Définition dans Watson
Abba
ABBA
un mot syriaque qui signifie père. Le savant M. Selden, d’après la Gemara babylonienne, a prouvé que les esclaves n’étaient pas autorisés à employer le titre abba en s’adressant au maître de la famille à laquelle ils appartenaient.

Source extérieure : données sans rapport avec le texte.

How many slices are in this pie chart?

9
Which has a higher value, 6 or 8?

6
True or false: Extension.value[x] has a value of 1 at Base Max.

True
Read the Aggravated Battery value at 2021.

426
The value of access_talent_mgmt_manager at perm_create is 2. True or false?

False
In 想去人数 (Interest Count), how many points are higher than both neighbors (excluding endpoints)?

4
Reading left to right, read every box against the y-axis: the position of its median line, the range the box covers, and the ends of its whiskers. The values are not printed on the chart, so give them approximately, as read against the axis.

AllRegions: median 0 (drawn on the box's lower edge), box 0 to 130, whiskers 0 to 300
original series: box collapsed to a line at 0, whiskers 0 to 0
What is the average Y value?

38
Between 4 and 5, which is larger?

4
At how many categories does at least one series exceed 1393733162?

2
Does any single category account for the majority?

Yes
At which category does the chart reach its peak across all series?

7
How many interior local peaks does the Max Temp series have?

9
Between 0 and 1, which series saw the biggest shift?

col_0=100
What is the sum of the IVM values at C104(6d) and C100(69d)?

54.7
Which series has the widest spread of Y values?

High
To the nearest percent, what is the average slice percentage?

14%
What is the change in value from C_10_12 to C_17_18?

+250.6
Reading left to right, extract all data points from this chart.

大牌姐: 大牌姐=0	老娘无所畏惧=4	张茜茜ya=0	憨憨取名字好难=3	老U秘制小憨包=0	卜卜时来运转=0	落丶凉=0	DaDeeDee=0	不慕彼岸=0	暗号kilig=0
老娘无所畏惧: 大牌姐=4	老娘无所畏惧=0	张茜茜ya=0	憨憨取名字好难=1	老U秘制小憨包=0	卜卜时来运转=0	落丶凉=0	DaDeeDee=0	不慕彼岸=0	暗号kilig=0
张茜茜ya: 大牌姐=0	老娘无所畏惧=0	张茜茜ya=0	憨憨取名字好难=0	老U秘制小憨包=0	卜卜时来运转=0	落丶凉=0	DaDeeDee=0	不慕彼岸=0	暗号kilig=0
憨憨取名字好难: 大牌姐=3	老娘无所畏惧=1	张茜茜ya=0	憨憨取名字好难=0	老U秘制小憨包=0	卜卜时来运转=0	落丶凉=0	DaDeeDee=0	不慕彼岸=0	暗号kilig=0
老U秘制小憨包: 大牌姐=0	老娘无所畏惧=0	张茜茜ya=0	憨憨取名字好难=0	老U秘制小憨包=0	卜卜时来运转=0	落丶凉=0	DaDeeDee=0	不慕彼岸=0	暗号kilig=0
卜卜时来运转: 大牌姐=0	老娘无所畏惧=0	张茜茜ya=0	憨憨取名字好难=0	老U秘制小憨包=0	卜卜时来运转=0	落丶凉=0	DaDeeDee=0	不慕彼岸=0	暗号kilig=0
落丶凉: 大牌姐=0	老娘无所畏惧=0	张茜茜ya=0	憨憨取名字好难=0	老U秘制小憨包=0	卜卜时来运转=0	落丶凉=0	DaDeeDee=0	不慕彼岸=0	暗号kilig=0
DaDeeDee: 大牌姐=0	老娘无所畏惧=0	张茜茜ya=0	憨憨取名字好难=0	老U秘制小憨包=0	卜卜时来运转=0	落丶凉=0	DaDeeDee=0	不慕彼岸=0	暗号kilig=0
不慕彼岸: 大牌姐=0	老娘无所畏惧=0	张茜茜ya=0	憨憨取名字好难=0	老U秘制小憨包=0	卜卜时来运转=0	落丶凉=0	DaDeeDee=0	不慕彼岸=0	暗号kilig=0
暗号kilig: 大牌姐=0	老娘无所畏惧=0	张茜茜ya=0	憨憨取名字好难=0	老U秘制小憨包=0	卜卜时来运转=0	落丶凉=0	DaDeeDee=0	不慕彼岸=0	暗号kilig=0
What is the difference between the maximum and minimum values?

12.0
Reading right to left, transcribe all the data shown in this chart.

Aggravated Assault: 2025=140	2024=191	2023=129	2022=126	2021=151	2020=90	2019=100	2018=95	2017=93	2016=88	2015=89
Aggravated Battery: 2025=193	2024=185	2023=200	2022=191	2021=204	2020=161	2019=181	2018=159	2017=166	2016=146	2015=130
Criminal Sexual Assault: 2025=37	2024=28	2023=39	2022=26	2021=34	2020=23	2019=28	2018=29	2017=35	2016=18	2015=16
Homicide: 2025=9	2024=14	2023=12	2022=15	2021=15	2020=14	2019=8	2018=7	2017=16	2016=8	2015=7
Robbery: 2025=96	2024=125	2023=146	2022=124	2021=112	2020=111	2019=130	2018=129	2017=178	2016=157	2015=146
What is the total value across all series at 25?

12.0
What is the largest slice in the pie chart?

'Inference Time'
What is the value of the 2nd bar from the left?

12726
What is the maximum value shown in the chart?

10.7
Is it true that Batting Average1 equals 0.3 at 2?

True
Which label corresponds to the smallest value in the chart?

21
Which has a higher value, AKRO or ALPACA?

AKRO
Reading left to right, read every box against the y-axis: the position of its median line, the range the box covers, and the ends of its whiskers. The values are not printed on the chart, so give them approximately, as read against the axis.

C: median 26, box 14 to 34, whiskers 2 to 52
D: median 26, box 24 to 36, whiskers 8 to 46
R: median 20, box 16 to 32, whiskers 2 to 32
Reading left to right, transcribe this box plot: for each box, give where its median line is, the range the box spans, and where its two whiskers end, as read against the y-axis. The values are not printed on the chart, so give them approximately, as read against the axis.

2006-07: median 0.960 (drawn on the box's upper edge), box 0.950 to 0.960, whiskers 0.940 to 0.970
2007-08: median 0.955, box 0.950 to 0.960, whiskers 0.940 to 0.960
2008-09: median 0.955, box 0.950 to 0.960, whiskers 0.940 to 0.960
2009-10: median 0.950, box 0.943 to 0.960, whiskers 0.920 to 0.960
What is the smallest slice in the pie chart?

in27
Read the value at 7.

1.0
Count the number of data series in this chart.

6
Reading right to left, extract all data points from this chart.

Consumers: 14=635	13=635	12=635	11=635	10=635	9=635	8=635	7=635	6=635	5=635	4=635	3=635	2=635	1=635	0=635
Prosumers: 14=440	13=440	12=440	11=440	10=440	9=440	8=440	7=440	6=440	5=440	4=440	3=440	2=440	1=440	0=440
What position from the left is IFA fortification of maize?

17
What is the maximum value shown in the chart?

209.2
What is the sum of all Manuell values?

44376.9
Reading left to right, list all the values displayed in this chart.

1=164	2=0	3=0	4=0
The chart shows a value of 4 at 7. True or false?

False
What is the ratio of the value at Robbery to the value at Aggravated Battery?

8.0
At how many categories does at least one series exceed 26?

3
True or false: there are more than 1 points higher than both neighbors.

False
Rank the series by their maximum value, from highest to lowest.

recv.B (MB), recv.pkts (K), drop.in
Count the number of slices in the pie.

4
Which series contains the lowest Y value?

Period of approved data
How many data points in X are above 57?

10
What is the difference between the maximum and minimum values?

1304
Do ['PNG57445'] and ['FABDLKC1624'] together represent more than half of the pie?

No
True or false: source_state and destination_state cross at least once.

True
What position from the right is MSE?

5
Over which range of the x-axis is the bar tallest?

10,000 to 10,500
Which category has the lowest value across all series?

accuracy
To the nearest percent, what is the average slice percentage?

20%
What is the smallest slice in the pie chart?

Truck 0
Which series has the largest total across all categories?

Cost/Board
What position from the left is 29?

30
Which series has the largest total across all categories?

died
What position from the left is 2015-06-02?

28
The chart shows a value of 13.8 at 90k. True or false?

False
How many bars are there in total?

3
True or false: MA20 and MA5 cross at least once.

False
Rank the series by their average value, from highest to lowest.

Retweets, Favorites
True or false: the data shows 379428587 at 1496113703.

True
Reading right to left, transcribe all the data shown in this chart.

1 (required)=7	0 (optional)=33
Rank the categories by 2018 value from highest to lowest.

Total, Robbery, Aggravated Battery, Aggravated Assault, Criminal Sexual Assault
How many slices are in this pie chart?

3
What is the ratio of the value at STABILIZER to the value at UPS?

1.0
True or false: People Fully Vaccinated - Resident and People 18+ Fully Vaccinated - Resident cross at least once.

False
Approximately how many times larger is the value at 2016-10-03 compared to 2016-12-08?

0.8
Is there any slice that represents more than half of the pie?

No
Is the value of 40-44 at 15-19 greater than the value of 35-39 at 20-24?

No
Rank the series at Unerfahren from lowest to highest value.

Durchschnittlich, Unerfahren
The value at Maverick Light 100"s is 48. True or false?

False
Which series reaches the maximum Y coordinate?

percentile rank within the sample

Cela peut servir à éclairer Romains viii, 15, et Galates iv, 6, en montrant que, par la foi au Mashiah, tous les vrais chrétiens passent dans la relation de fils ; sont permis d’adresser à Elohîm une prière faite avec confiance filiale ; et de se considérer comme héritiers de l’héritage céleste. Cette adoption dans la famille de Dieu suit inséparablement notre justification ; et le pouvoir d’appeler Dieu notre Père, en ce sens spécial et approprié, résulte du témoignage intérieur donné de notre pardon par le Saint-Esprit. Saint Paul et Saint Marc emploient le mot syriaque abba, un terme compris dans les synagogues et les premières assemblées chrétiennes ; mais l’ajoutent, lorsqu’ils écrivent à des étrangers, par l’explication «father». Figurativement, abba signifie aussi un supérieur, en considération d’âge, de dignité ou d’affection. Il est plus particulièrement employé dans les Églises syriaque, copte et éthiopienne comme titre donné à leurs évêques. Les évêques eux‑mêmes confèrent plus éminemment le titre abba à l’évêque d’Alexandrie, ce qui fit donner au peuple le titre baba, ou papa, c.-à-d. grand‑père ; un titre qu’il portait avant l’évêque de Rome.